=== Section Start ===
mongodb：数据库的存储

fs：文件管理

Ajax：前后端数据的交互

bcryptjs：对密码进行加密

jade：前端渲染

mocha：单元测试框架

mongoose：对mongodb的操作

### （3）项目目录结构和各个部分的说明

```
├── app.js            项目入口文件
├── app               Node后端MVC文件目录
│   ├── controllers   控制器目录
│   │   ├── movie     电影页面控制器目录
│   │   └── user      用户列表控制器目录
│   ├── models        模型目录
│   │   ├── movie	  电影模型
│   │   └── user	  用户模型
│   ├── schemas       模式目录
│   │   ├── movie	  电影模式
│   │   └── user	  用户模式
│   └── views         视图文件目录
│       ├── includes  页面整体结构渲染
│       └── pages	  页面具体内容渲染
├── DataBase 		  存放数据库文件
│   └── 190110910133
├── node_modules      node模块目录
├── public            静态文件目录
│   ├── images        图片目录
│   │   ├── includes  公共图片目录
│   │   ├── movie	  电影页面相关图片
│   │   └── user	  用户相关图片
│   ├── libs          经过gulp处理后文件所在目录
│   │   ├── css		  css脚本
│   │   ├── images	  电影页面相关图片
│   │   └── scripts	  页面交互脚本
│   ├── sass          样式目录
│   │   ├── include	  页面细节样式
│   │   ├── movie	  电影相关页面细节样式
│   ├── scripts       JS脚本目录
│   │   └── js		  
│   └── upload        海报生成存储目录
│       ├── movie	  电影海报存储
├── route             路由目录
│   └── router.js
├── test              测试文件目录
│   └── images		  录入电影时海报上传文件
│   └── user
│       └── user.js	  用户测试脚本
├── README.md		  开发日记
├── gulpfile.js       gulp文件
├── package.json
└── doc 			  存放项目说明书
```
=== Section End ===
**PROBLEM DETAILS:** Each line of the listing that contains the word "includes" must be copied.

**RESULT OF THIS TASK:**
│       ├── includes  页面整体结构渲染
│   │   ├── includes  公共图片目录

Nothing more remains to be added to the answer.